Paraoptometric professionals who have been certified can generally expect to have more job opportunities available to them. Optical employers prefer to hire credentialed applicants because they know that they require less training and support. Employers also realize that many customers respond better to employees who can demonstrate that they have met national standards of competence. Certified employees are an important asset to a business because they represent a marketing advantage over the competition that can be used to attract and retain customers. These factors also lead to higher salaries for paraoptometric staff.
Paraoptometric Certification Options
The Commission on Paraoptometric Certification (CPC) is the nongovernmental agency that provides opportunities for optometric professionals to obtain voluntary recognition for their knowledge and understanding of the industry. For those who are unfamiliar with paraoptometrics, these are allied health personnel who work with optometrists to provide high-level eye care to the community. Some of the tasks that make up the paraoptometric job description include office procedures, exam assistance, pre-testing, contact lens education, and frame styling. Employees who work in these positions are commonly referred to as optometric assistants or optometric technicians.
The CPC offers three general certification options including the Certified Paraoptometric (CPO), Certified Paraoptometric Assistant (CPOA), and Certified Paraoptometric Technician (CPOT). Each type of certification has been designed to assess an individual’s knowledge and skills relating to specific responsibilities within the profession. Obtaining the designations listed above will often improve one’s ability to secure employment and can lead to enhanced recognition and greater autonomy within the workplace.
Certified Paraoptometric (CPO) Certification
The certified paraoptometric certification exam demonstrates an understanding of the most fundamental tasks expected of an optometric employee. Competencies at this level of practice include tasks such as appointment scheduling, patient recall, insurance and payment processing, and telephone etiquette. Individuals who wish to voluntarily complete CPO certification must have a high school diploma or GED and at least six months of experience in the eye care industry.

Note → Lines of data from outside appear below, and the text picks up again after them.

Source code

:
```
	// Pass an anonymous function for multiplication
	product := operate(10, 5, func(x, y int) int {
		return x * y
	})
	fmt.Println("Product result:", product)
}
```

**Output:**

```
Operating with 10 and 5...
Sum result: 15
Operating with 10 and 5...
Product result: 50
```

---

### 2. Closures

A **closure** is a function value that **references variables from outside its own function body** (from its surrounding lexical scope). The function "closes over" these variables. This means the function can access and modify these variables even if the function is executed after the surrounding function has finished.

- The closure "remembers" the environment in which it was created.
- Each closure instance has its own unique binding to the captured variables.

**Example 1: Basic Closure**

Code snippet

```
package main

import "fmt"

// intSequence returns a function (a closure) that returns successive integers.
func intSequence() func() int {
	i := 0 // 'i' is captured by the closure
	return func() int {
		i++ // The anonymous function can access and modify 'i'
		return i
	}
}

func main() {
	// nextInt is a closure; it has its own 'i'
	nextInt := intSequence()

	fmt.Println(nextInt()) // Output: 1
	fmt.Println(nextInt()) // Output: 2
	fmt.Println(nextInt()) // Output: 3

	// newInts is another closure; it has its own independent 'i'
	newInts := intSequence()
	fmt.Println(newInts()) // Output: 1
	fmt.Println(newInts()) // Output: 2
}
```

The certification examination consists of 100 multiple choice questions covering a variety of topics. The exam fee is $265 with a $200 rescheduling fee. More in-depth details relating to this level of certification can be found in the CPO Handbook.
Certified Paraoptometric Assistant (CPOA) Certification
CPOA certification represents a comprehensive understanding of a more advanced set of common optometric technical responsibilities. Competencies covered by this level of certification include documentation of patient histories, visual acuity, keratometry, glaucoma screening, blood pressure reading, and pupillary distance measurement. Individuals who wish to voluntarily complete CPOA certification must currently possess CPO Certification and demonstrate that they have a minimum of six months experience as a CPO.

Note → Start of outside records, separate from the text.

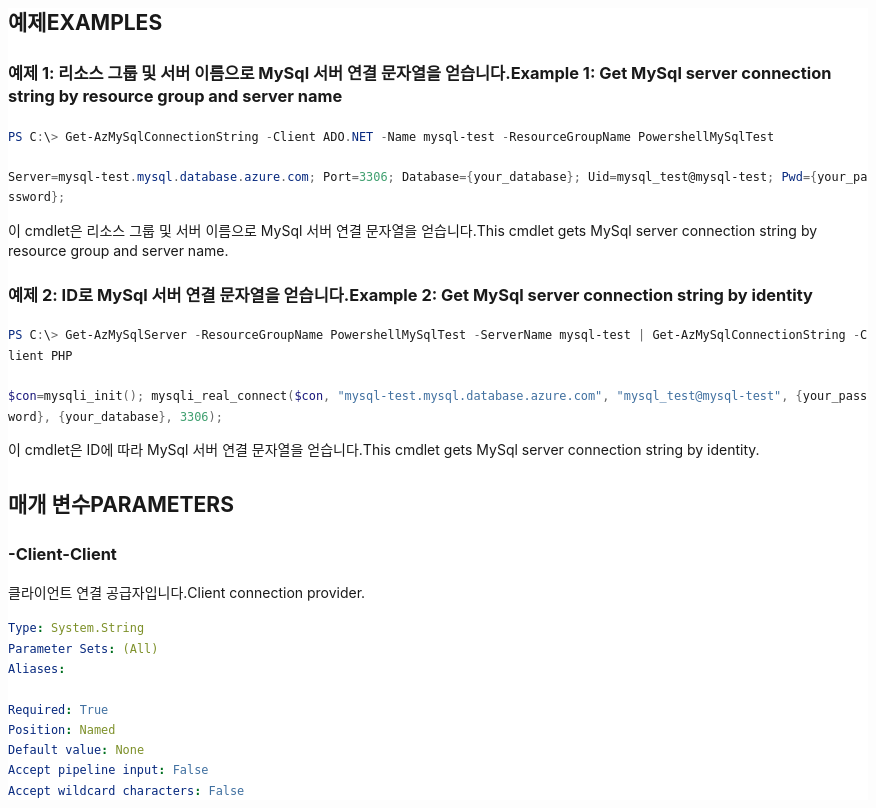 ## <span data-ttu-id="c701f-109">예제</span><span class="sxs-lookup"><span data-stu-id="c701f-109">EXAMPLES</span></span>

### <span data-ttu-id="c701f-110">예제 1: 리소스 그룹 및 서버 이름으로 MySql 서버 연결 문자열을 얻습니다.</span><span class="sxs-lookup"><span data-stu-id="c701f-110">Example 1: Get MySql server connection string by resource group and server name</span></span>
```powershell
PS C:\> Get-AzMySqlConnectionString -Client ADO.NET -Name mysql-test -ResourceGroupName PowershellMySqlTest

Server=mysql-test.mysql.database.azure.com; Port=3306; Database={your_database}; Uid=mysql_test@mysql-test; Pwd={your_password};
```

<span data-ttu-id="c701f-111">이 cmdlet은 리소스 그룹 및 서버 이름으로 MySql 서버 연결 문자열을 얻습니다.</span><span class="sxs-lookup"><span data-stu-id="c701f-111">This cmdlet gets MySql server connection string by resource group and server name.</span></span>

### <span data-ttu-id="c701f-112">예제 2: ID로 MySql 서버 연결 문자열을 얻습니다.</span><span class="sxs-lookup"><span data-stu-id="c701f-112">Example 2: Get MySql server connection string by identity</span></span>
```powershell
PS C:\> Get-AzMySqlServer -ResourceGroupName PowershellMySqlTest -ServerName mysql-test | Get-AzMySqlConnectionString -Client PHP

$con=mysqli_init(); mysqli_real_connect($con, "mysql-test.mysql.database.azure.com", "mysql_test@mysql-test", {your_password}, {your_database}, 3306);
```

<span data-ttu-id="c701f-113">이 cmdlet은 ID에 따라 MySql 서버 연결 문자열을 얻습니다.</span><span class="sxs-lookup"><span data-stu-id="c701f-113">This cmdlet gets MySql server connection string by identity.</span></span>

## <span data-ttu-id="c701f-114">매개 변수</span><span class="sxs-lookup"><span data-stu-id="c701f-114">PARAMETERS</span></span>

### <span data-ttu-id="c701f-115">-Client</span><span class="sxs-lookup"><span data-stu-id="c701f-115">-Client</span></span>
<span data-ttu-id="c701f-116">클라이언트 연결 공급자입니다.</span><span class="sxs-lookup"><span data-stu-id="c701f-116">Client connection provider.</span></span>

```yaml
Type: System.String
Parameter Sets: (All)
Aliases:

Required: True
Position: Named
Default value: None
Accept pipeline input: False
Accept wildcard characters: False
```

The certification examination includes 200 multiple choice questions covering practice management, office procedures, ophthalmic optics, dispensing, refraction, ocular anatomy, and ocular physiology. The exam fee is $285 or $200 for individuals who meet student eligibility criteria. More in-depth details relating to this level of certification can be found in the CPOA Handbook.

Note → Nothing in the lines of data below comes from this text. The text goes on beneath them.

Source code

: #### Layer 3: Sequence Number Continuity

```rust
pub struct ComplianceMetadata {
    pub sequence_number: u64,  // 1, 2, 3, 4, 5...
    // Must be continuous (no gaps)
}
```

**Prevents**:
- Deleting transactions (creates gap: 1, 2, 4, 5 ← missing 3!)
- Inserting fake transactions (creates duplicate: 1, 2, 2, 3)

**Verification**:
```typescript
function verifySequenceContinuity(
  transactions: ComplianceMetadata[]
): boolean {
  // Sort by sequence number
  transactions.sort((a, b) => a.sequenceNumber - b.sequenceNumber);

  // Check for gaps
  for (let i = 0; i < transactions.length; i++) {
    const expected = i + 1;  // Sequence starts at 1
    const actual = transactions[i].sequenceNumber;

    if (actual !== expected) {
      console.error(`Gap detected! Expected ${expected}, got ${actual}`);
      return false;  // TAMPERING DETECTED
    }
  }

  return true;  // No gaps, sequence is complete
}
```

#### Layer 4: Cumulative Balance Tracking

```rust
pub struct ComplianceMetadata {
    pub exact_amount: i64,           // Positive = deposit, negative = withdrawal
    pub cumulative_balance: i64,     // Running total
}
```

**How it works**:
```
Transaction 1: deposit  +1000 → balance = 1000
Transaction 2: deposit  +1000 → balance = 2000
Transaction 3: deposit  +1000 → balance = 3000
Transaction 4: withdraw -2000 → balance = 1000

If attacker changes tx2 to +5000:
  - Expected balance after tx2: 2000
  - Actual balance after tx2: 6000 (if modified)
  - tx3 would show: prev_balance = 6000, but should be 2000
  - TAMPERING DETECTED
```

Certified Paraoptometric Technician (CPOT) Certification
CPOT certification represents a comprehensive understanding of all the tasks covered by CPO and CPOA certification with the addition of ordering prescription eye wear, contact lens modification, eye photography, and staff supervision. Individuals who wish to voluntarily complete CPOT certification must currently be certified as a CPOA and demonstrate a minimum of six months experience as a CPOA in the eye care industry.
The certification process consists of both a written and practical examination. The written examination contains 225 multiple choice questions and the practical examination consists of three hands-on stations. Skills tested by the practical exam include case history and pre-testing, blood pressure measurement, contact lens modification, tonometry, pachymetry, dilation, lensometry, base curve measurement, and pupillary distance measurement. The written examination fee is $285 and the practical examination fee is $265. Extensive details of each exam can be found by reviewing the CPOT Handbook and the CPOT Practical Handbook.
The CPC does offer an additional type of certification for paraoptometric coders. Optometric employees who work as coders are responsible for making sure that documentation of all patient diagnoses and procedures meet standard requirements. This process is important for making sure that providers are reimbursed for their work in a timely and accurate manner. It also serves as a defense against compliance audits performed by the government and insurance companies.
The Certified Paraoptometric Coder (CPOC) Certification Examination is an open-book exam that consists of 125 multiple choice questions. The exam is two hours in length and costs $265 with a $200 rescheduling fee. Details of the exam can be found in the CPOC Handbook.